What the task requires -
Return the entries verbatim and drop every picture.

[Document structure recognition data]
______

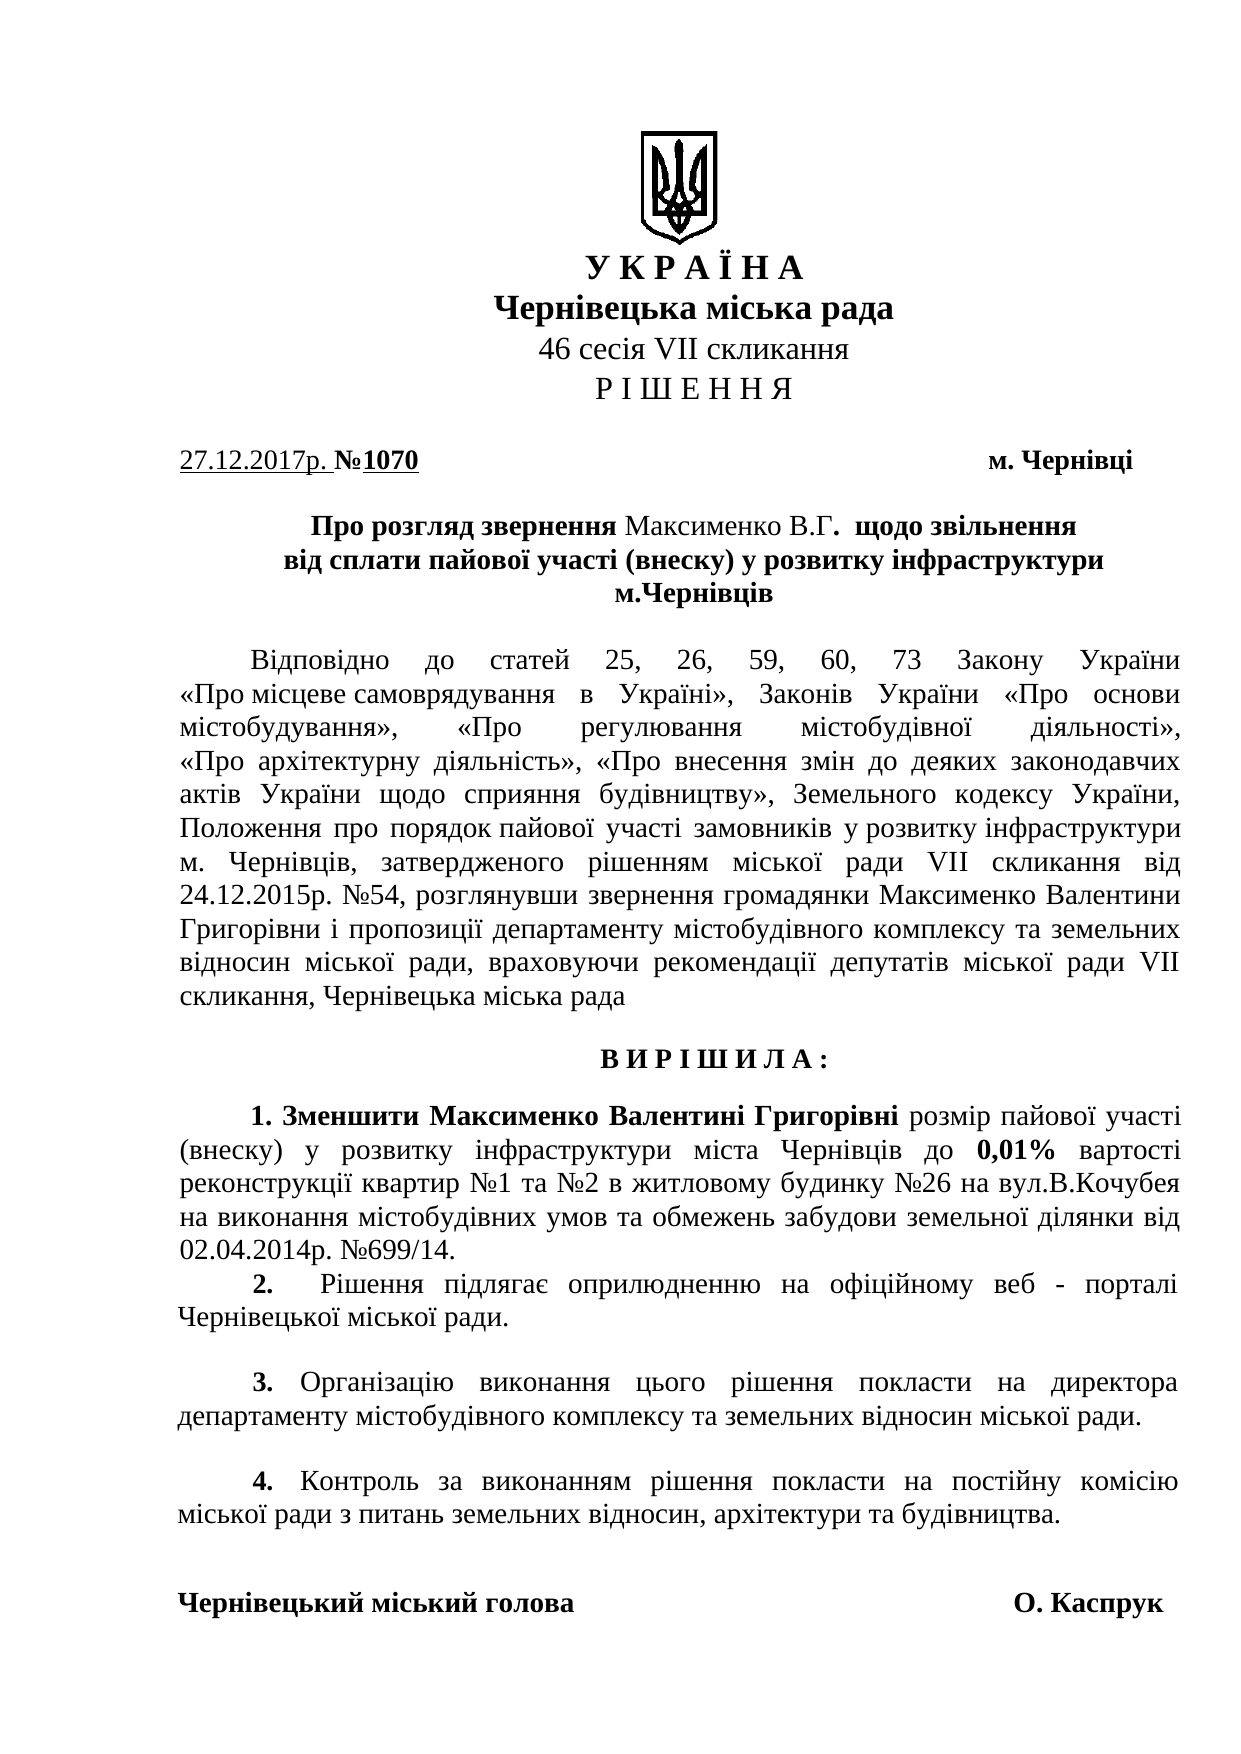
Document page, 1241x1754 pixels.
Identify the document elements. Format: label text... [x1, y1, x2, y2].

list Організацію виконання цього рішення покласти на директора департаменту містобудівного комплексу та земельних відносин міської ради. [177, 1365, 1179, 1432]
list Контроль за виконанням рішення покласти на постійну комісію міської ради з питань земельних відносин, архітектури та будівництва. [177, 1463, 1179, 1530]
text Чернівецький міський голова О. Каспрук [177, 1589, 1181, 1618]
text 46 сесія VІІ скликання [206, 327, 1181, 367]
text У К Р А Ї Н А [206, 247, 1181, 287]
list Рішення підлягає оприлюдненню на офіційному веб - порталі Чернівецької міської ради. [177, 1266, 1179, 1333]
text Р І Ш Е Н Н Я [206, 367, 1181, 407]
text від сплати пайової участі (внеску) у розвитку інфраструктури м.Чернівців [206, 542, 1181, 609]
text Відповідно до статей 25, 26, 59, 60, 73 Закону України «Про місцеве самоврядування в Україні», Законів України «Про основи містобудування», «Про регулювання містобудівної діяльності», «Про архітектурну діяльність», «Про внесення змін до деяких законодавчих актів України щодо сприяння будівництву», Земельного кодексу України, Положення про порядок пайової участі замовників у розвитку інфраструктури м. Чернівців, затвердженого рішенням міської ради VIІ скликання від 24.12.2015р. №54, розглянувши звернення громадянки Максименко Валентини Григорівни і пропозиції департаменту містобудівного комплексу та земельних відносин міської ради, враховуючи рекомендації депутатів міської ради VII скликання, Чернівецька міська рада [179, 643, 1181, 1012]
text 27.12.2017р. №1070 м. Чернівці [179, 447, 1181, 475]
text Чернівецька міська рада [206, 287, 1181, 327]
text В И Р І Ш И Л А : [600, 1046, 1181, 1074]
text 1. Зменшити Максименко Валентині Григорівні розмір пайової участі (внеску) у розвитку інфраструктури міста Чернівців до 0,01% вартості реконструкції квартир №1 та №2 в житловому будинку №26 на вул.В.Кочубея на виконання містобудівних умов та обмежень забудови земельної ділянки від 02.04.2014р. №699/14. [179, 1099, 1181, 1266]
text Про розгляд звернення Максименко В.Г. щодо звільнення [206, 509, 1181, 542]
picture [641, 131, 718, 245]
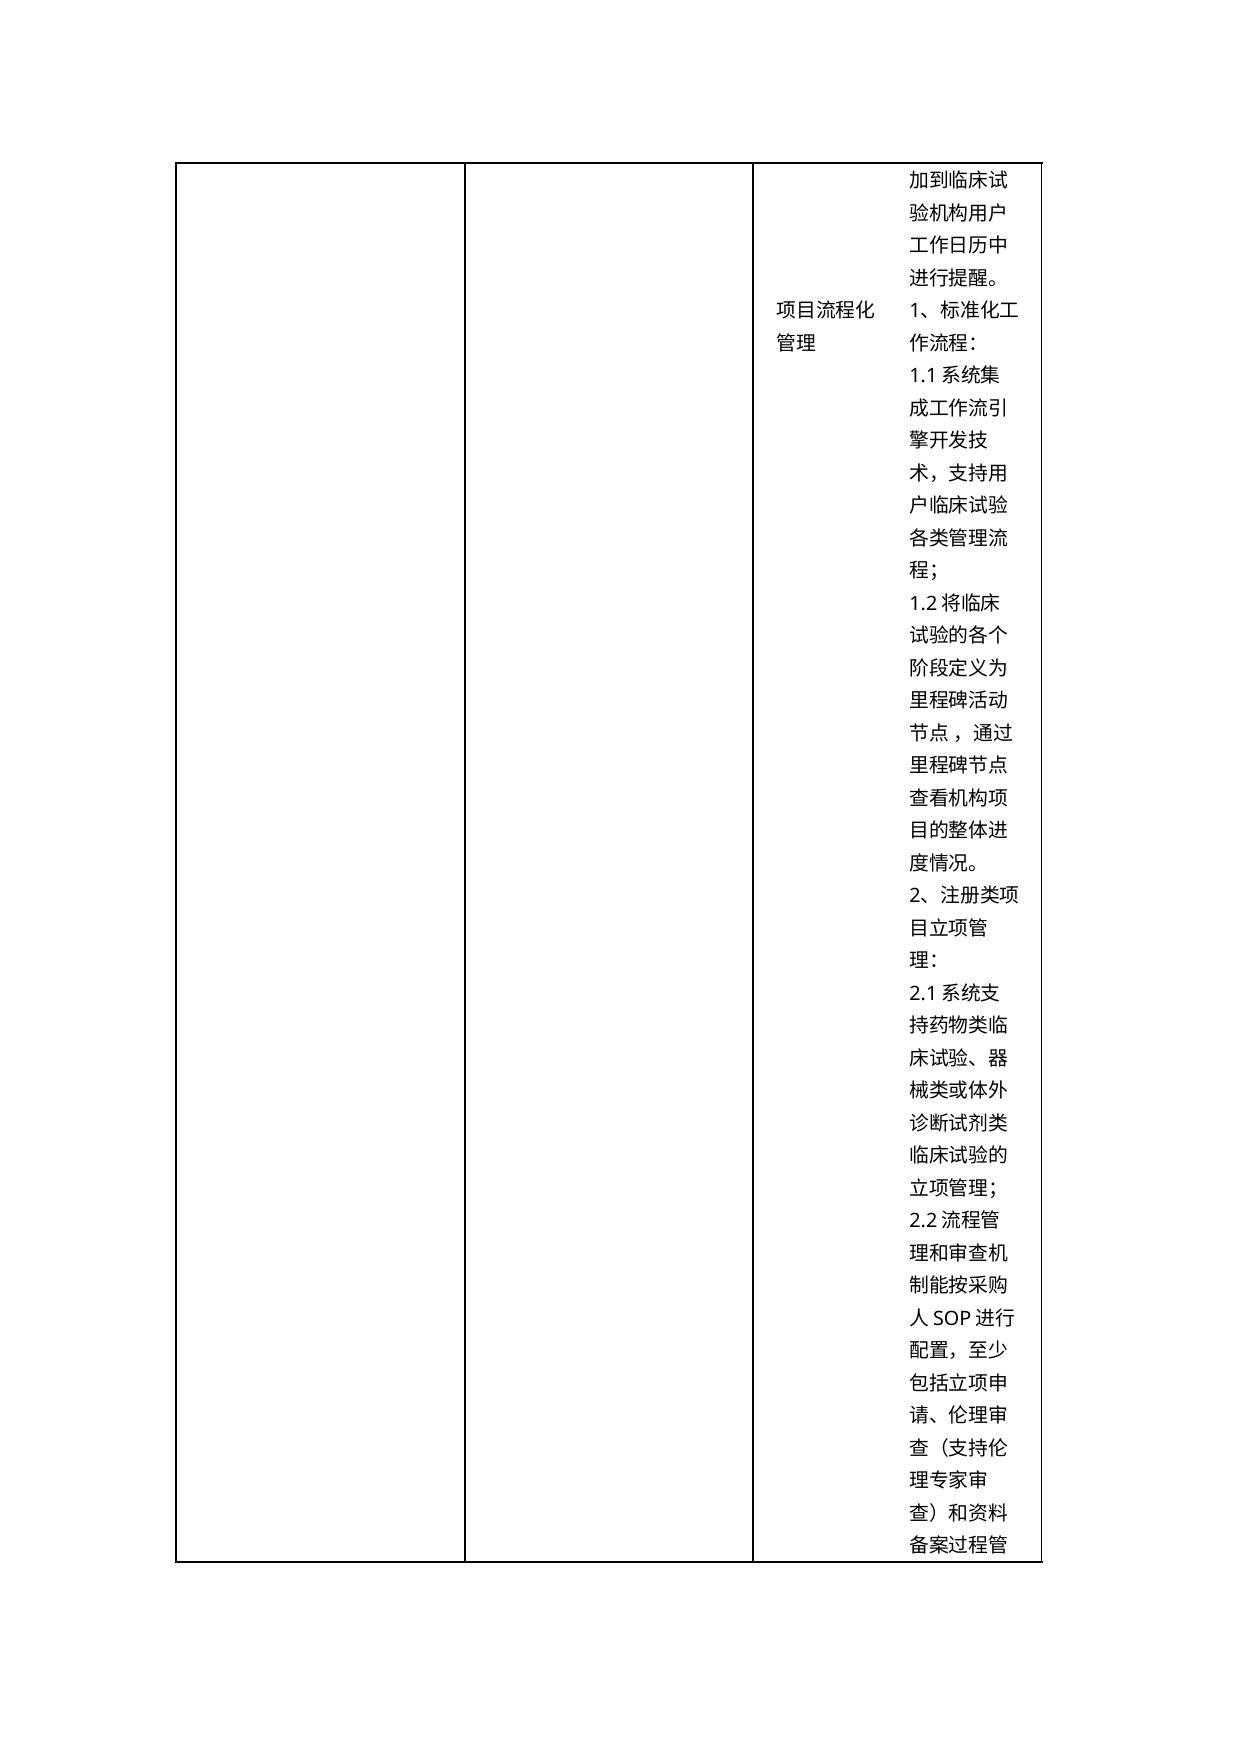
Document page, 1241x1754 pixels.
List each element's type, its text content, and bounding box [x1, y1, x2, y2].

______

Response area -
Document page, 1241x1754 pixels.
Identify the document elements. Format: label text... [x1, y1, x2, y2].

list Організацію виконання цього рішення покласти на директора департаменту містобудівного комплексу та земельних відносин міської ради. [177, 1365, 1179, 1432]
list Контроль за виконанням рішення покласти на постійну комісію міської ради з питань земельних відносин, архітектури та будівництва. [177, 1463, 1179, 1530]
text Чернівецький міський голова О. Каспрук [177, 1589, 1181, 1618]
text 46 сесія VІІ скликання [206, 327, 1181, 367]
text У К Р А Ї Н А [206, 247, 1181, 287]
list Рішення підлягає оприлюдненню на офіційному веб - порталі Чернівецької міської ради. [177, 1266, 1179, 1333]
text Р І Ш Е Н Н Я [206, 367, 1181, 407]
text від сплати пайової участі (внеску) у розвитку інфраструктури м.Чернівців [206, 542, 1181, 609]
text Відповідно до статей 25, 26, 59, 60, 73 Закону України «Про місцеве самоврядування в Україні», Законів України «Про основи містобудування», «Про регулювання містобудівної діяльності», «Про архітектурну діяльність», «Про внесення змін до деяких законодавчих актів України щодо сприяння будівництву», Земельного кодексу України, Положення про порядок пайової участі замовників у розвитку інфраструктури м. Чернівців, затвердженого рішенням міської ради VIІ скликання від 24.12.2015р. №54, розглянувши звернення громадянки Максименко Валентини Григорівни і пропозиції департаменту містобудівного комплексу та земельних відносин міської ради, враховуючи рекомендації депутатів міської ради VII скликання, Чернівецька міська рада [179, 643, 1181, 1012]
text 27.12.2017р. №1070 м. Чернівці [179, 447, 1181, 475]
text Чернівецька міська рада [206, 287, 1181, 327]
text В И Р І Ш И Л А : [600, 1046, 1181, 1074]
text 1. Зменшити Максименко Валентині Григорівні розмір пайової участі (внеску) у розвитку інфраструктури міста Чернівців до 0,01% вартості реконструкції квартир №1 та №2 в житловому будинку №26 на вул.В.Кочубея на виконання містобудівних умов та обмежень забудови земельної ділянки від 02.04.2014р. №699/14. [179, 1099, 1181, 1266]
text Про розгляд звернення Максименко В.Г. щодо звільнення [206, 509, 1181, 542]
picture [641, 131, 718, 245]
Document page, 1241x1754 pixels.
List each element's type, its text content, and bounding box [x1, y1, x2, y2].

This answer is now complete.